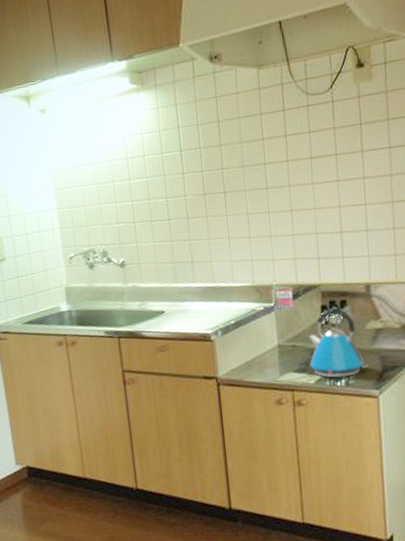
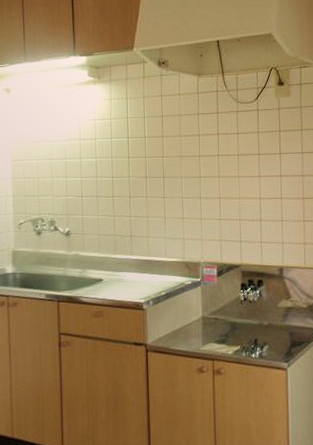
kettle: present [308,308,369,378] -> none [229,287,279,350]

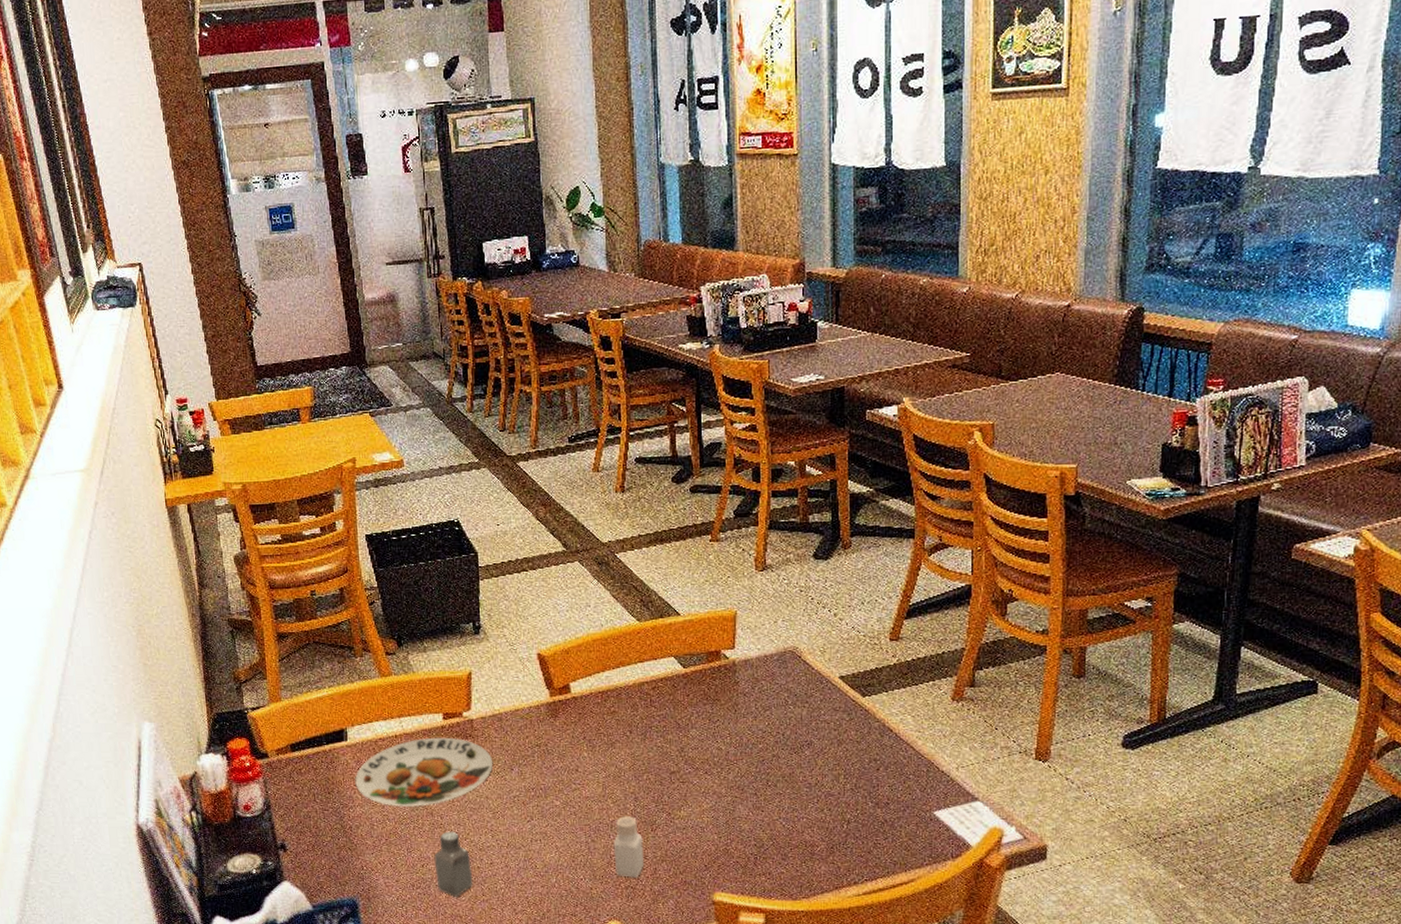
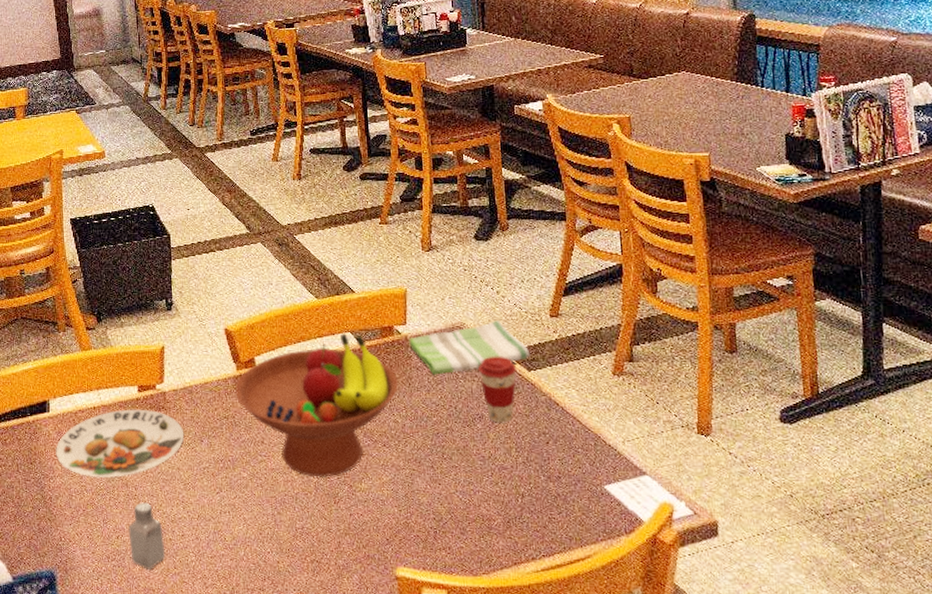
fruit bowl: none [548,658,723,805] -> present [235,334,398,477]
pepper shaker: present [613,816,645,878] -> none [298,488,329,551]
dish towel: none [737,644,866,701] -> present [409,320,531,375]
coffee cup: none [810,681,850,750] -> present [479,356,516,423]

----------------

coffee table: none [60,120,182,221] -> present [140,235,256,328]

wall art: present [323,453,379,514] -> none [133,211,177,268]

----------------

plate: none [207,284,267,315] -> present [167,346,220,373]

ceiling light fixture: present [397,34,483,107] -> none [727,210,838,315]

----------------

● Aim of the task
Only one stretch of the records above is wanted: the lines between the one holding "pepper shaker: present" and the one holding "coffee cup: none", inclusive, reproduced exactly.

● Answer to the exercise
pepper shaker: present [613,816,645,878] -> none [298,488,329,551]
dish towel: none [737,644,866,701] -> present [409,320,531,375]
coffee cup: none [810,681,850,750] -> present [479,356,516,423]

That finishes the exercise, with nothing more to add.